To bad they're all light years away though. Even with some form of slip space tech, it's still gonna take months/years to get to some of those places.
 
To bad they're all light years away though. Even with some form of slip space tech, it's still gonna take months/years to get to some of those places.


yeah, but we also have to consider, we are basing our beliefs and theories on what WE know. When we look into the sky, we are looking into the past. So, some things we are looking at are billions of years old.

In that time, other life COULD in theory, and it is just theory, COULD find ways to defeat our KNOWN laws of physics and space. People should be willing to consider that things can and will change with scientific discoveries, but even then there is so much we don't know or don't understand.

People who blanketly say "no way they could even travel here" need to understand that as a race, we haven't even been upright that long.
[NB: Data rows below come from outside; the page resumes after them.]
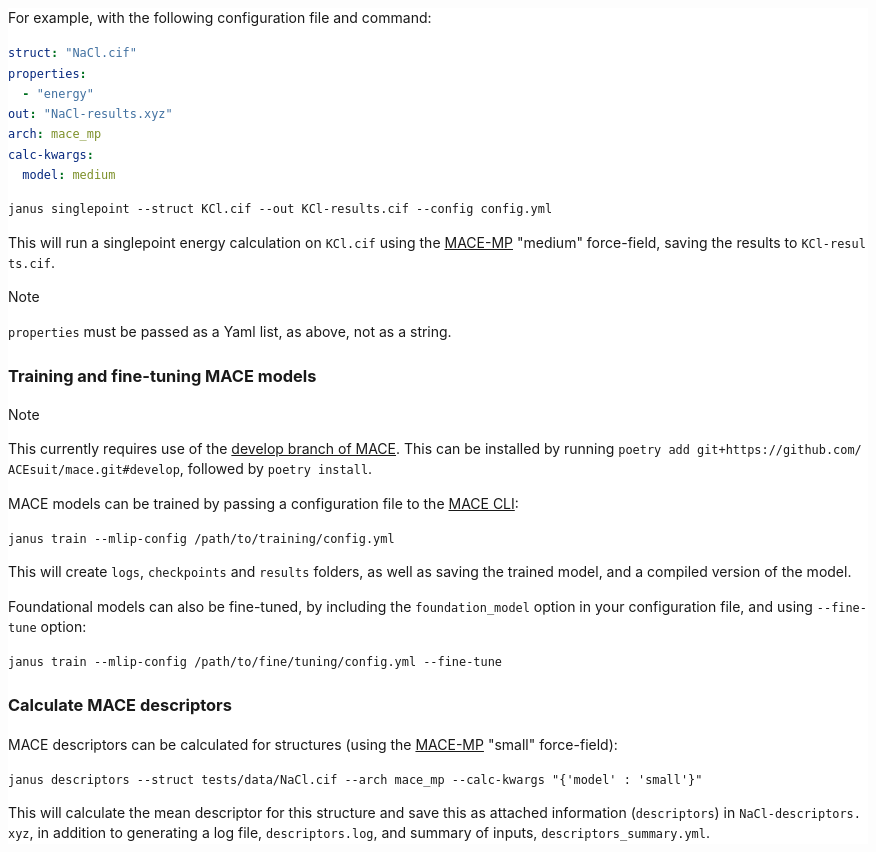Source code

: For example, with the following configuration file and command:

```yaml
struct: "NaCl.cif"
properties:
  - "energy"
out: "NaCl-results.xyz"
arch: mace_mp
calc-kwargs:
  model: medium
```

```shell
janus singlepoint --struct KCl.cif --out KCl-results.cif --config config.yml
```

This will run a singlepoint energy calculation on `KCl.cif` using the [MACE-MP](https://github.com/ACEsuit/mace-mp) "medium" force-field, saving the results to `KCl-results.cif`.


> [!NOTE]
> `properties` must be passed as a Yaml list, as above, not as a string.


### Training and fine-tuning MACE models

> [!NOTE]
> This currently requires use of the [develop branch of MACE](https://github.com/ACEsuit/mace/tree/develop).
> This can be installed by running `poetry add git+https://github.com/ACEsuit/mace.git#develop`, followed by `poetry install`.

MACE models can be trained by passing a configuration file to the [MACE CLI](https://github.com/ACEsuit/mace/blob/main/mace/cli/run_train.py):

```shell
janus train --mlip-config /path/to/training/config.yml
```

This will create `logs`, `checkpoints` and `results` folders, as well as saving the trained model, and a compiled version of the model.

Foundational models can also be fine-tuned, by including the `foundation_model` option in your configuration file, and using `--fine-tune` option:

```shell
janus train --mlip-config /path/to/fine/tuning/config.yml --fine-tune
```


### Calculate MACE descriptors

MACE descriptors can be calculated for structures (using the [MACE-MP](https://github.com/ACEsuit/mace-mp) "small" force-field):

```shell
janus descriptors --struct tests/data/NaCl.cif --arch mace_mp --calc-kwargs "{'model' : 'small'}"
```

This will calculate the mean descriptor for this structure and save this as attached information (`descriptors`) in `NaCl-descriptors.xyz`, in addition to generating a log file, `descriptors.log`, and summary of inputs, `descriptors_summary.yml`.


[ci-badge]: https://github.com/stfc/janus-core/workflows/ci/badge.svg
[ci-link]: https://github.com/stfc/janus-core/actions
[cov-badge]: https://coveralls.io/repos/github/stfc/janus-core/badge.svg?branch=main
[cov-link]: https://coveralls.io/github/stfc/janus-core?branch=main
[docs-badge]: https://github.com/stfc/janus-core/actions/workflows/docs.yml/badge.svg
[docs-link]: https://stfc.github.io/janus-core/
[pypi-badge]: https://badge.fury.io/py/janus-core.svg
[pypi-link]: https://badge.fury.io/py/janus-core
[license-badge]: https://img.shields.io/badge/License-BSD_3--Clause-blue.svg
[license-link]: https://opensource.org/licenses/BSD-3-Clause
[doi-link]: https://zenodo.org/badge/latestdoi/754081470
[doi-badge]: https://zenodo.org/badge/754081470.svg
[logo]: https://raw.githubusercontent.com/stfc/janus-core/main/docs/source/images/janus-core-100.png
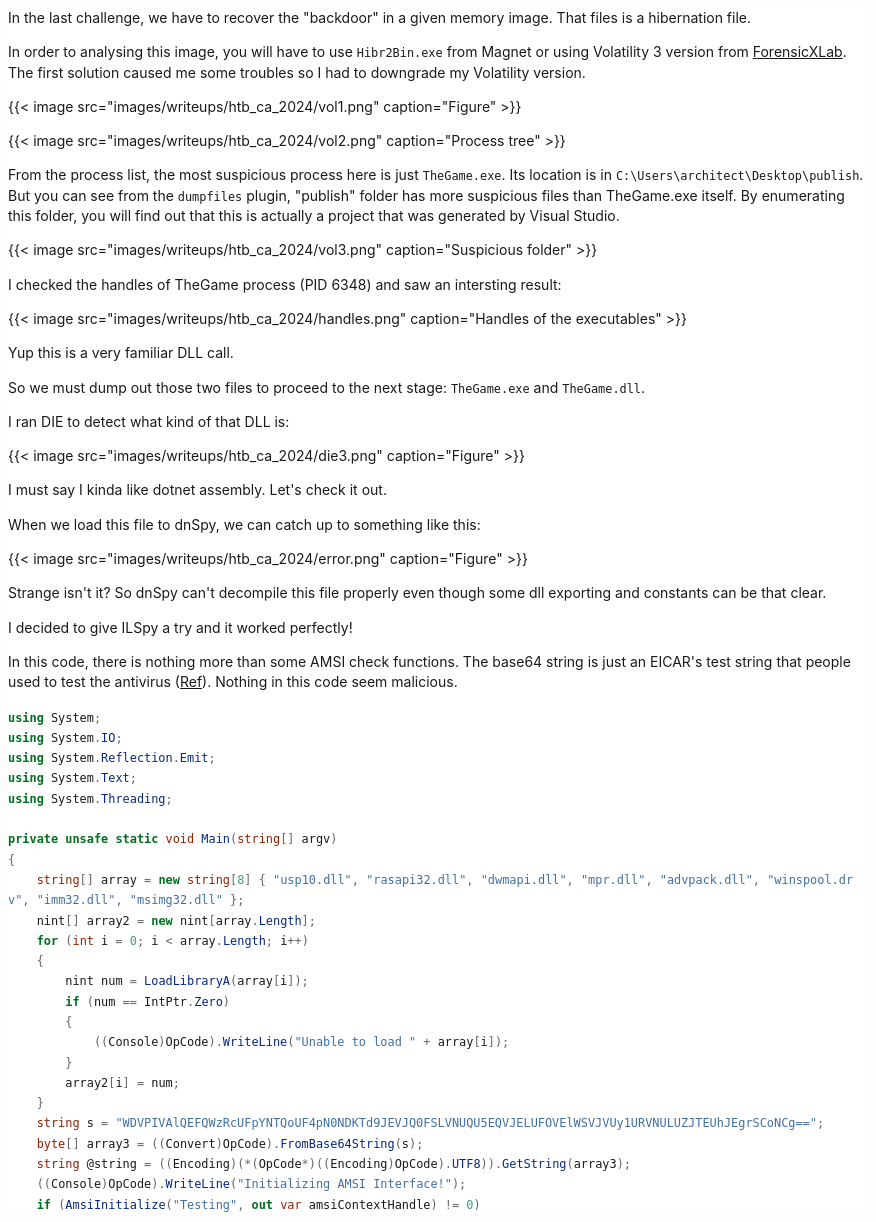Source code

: In the last challenge, we have to recover the "backdoor" in a given memory image. That files is a hibernation file. 

In order to analysing this image, you will have to use `Hibr2Bin.exe` from Magnet or using Volatility 3 version from [ForensicXLab](https://www.forensicxlab.com/posts/hibernation/). The first solution caused me some troubles so I had to downgrade my Volatility version.

{{< image src="images/writeups/htb_ca_2024/vol1.png" caption="Figure" >}}

{{< image src="images/writeups/htb_ca_2024/vol2.png" caption="Process tree" >}}

From the process list, the most suspicious process here is just `TheGame.exe`. Its location is in `C:\Users\architect\Desktop\publish`. But you can see from the `dumpfiles` plugin, "publish" folder has more suspicious files than TheGame.exe itself. By enumerating this folder, you will find out that this is actually a project that was generated by Visual Studio.

{{< image src="images/writeups/htb_ca_2024/vol3.png" caption="Suspicious folder" >}}

I checked the handles of TheGame process (PID 6348) and saw an intersting result:

{{< image src="images/writeups/htb_ca_2024/handles.png" caption="Handles of the executables" >}}

Yup this is a very familiar DLL call.

So we must dump out those two files to proceed to the next stage: `TheGame.exe` and `TheGame.dll`. 

I ran DIE to detect what kind of that DLL is:

{{< image src="images/writeups/htb_ca_2024/die3.png" caption="Figure" >}}

I must say I kinda like dotnet assembly. Let's check it out.

When we load this file to dnSpy, we can catch up to something like this:

{{< image src="images/writeups/htb_ca_2024/error.png" caption="Figure" >}}

Strange isn't it? So dnSpy can't decompile this file properly even though some dll exporting and constants can be that clear.

I decided to give ILSpy a try and it worked perfectly!

In this code, there is nothing more than some AMSI check functions. The base64 string is just an EICAR's test string that people used to test the antivirus ([Ref](https://en.wikipedia.org/wiki/EICAR_test_file)). Nothing in this code seem malicious.

```csharp
using System;
using System.IO;
using System.Reflection.Emit;
using System.Text;
using System.Threading;

private unsafe static void Main(string[] argv)
{
	string[] array = new string[8] { "usp10.dll", "rasapi32.dll", "dwmapi.dll", "mpr.dll", "advpack.dll", "winspool.drv", "imm32.dll", "msimg32.dll" };
	nint[] array2 = new nint[array.Length];
	for (int i = 0; i < array.Length; i++)
	{
		nint num = LoadLibraryA(array[i]);
		if (num == IntPtr.Zero)
		{
			((Console)OpCode).WriteLine("Unable to load " + array[i]);
		}
		array2[i] = num;
	}
	string s = "WDVPIVAlQEFQWzRcUFpYNTQoUF4pN0NDKTd9JEVJQ0FSLVNUQU5EQVJELUFOVElWSVJVUy1URVNULUZJTEUhJEgrSCoNCg==";
	byte[] array3 = ((Convert)OpCode).FromBase64String(s);
	string @string = ((Encoding)(*(OpCode*)((Encoding)OpCode).UTF8)).GetString(array3);
	((Console)OpCode).WriteLine("Initializing AMSI Interface!");
	if (AmsiInitialize("Testing", out var amsiContextHandle) != 0)
```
Other forms of life out there could have billions of years of evolution on top of us.
 
To bad they're all light years away though. Even with some form of slip space tech, it's still gonna take months/years to get to some of those places.
Ever heard of a Stargate?
 
NASA is estimating possibly 60 Billion systems could host a life sustainable planet.

Whoah. So even if you say only 1 in a million produce intelligent life, that still gives you 60,000 planets with LGM.